Jeszcze na początku grudnia między PiS a PO było 10 punktów różnicy.
Już w drugiej połowie miesiąca PO nadrobiła 6 punktów procentowych, a teraz kolejne dwa. Dziś popiera ją 27 proc. ankietowanych przez IBRiS Homo Homini 10 i 11 stycznia (próba 1069-osobowa).
Prawdopodobnie to efekt ofensywy premiera. Szef rządu przejawia ostatnio nadzwyczajną aktywność. Nie dość, że jeździ po Polsce z wizytami, że osobiście przedstawiał pomysły na walkę z pijanymi kierowcami i program wydawania unijnych pieniędzy na najbliższe siedem lat, to rozwiązał worek z obietnicami. Zapowiedział m.in. walkę z umowami śmieciowymi, PIT-y wypełniane przez urzędników, bezpłatny podręcznik dla wszystkich pierwszaków ze szkoły podstawowej, skrócenie kolejek do lekarzy, poprawę sytuacji w lecznictwie onkologicznym i walkę z bezrobociem.
– Przyczyny tego przypływu sympatii Polaków do PO mogą być różne – mówi politolog Jacek Kloczkowski z krakowskiego Ośrodka Myśli Politycznej. – Nie było ostatnio żadnych afer kompromitujących tę partię, za to było nowe otwarcie rządu, które pozwoliło PO zrównoważyć przekaz negatywny pozytywnym.
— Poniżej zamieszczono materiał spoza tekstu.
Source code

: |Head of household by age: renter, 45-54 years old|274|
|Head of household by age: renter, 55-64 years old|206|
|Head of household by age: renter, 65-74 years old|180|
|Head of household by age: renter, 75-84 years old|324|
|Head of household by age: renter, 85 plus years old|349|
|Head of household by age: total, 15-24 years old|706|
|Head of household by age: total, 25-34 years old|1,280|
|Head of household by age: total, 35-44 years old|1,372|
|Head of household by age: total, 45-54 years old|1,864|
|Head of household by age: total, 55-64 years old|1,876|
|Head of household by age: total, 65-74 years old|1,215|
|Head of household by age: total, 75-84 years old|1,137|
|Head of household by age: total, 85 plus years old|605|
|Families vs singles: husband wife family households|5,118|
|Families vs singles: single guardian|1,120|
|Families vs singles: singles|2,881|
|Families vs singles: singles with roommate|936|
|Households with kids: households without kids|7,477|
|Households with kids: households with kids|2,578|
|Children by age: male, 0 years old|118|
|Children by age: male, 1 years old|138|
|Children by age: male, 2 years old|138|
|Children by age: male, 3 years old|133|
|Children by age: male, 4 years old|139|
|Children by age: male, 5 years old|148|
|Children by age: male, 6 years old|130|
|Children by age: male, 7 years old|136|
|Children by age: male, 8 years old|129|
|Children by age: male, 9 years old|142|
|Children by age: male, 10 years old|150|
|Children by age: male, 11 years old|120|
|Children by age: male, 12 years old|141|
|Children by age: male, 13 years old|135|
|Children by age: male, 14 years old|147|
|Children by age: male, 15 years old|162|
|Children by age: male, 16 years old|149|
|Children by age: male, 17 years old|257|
Po drugie, w okolicach świąt nastąpiło wyciszenie emocji politycznych. A gdy złość na PO trochę osłabła, to ludzie znowu zaczęli się zastanawiać, czy naprawdę chcą rządów PiS, czy też lepiej trwać przy PO.
PiS z 29 procentami poparcia od miesiąca znajduje się w tym samym miejscu, ale też niewiele pozytywnych sygnałów płynęło w tym czasie od tej partii. A afera z Tomaszem Kaczmarkiem, który – jak donosiły media – już jako poseł miał kontakty z półświatkiem, dodatkowo obciążyła konto PiS. – Ale PiS mimo tej afery nie straciło w sondażach, to znak, że elektorat tej partii jest do niej bardzo przywiązany i nie może tego zmienić zachowanie jednego czy drugiego posła – komentuje Kloczkowski.